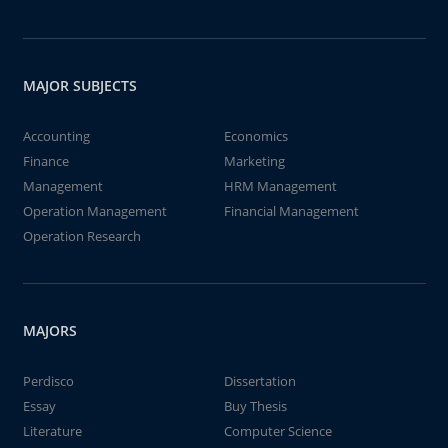
MAJOR SUBJECTS
Accounting
Economics
Finance
Marketing
Management
HRM Management
Operation Management
Financial Management
Operation Research
MAJORS
Perdisco
Dissertation
Essay
Buy Thesis
Literature
Computer Science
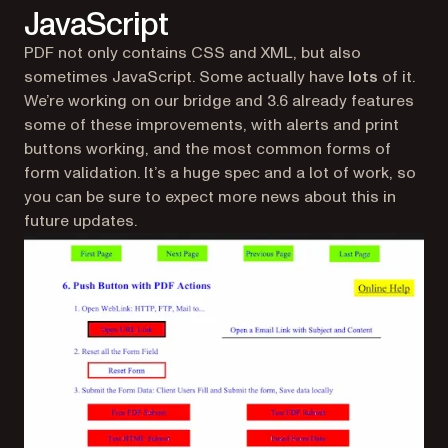
JavaScript
PDF not only contains CSS and XML, but also
sometimes JavaScript. Some actually have
lots
of it.
We’re working on our bridge and 3.6 already features
some of these improvements, with alerts and print
buttons working, and the most common forms of
form validation. It’s a huge spec and a lot of work, so
you can be sure to expect more news about this in
future updates.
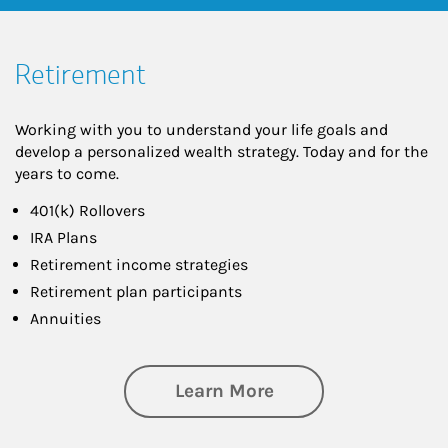
Retirement
Working with you to understand your life goals and
develop a personalized wealth strategy. Today and for the
years to come.
401(k) Rollovers
IRA Plans
Retirement income strategies
Retirement plan participants
Annuities
about Retirement
Learn More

####################

ABOUT THIS EXERCISE :: Return every line of the records in which the word "with" is found.

OUTPUT FOR THIS EXERCISE ::
some of these improvements, with alerts and print
Working with you to understand your life goals and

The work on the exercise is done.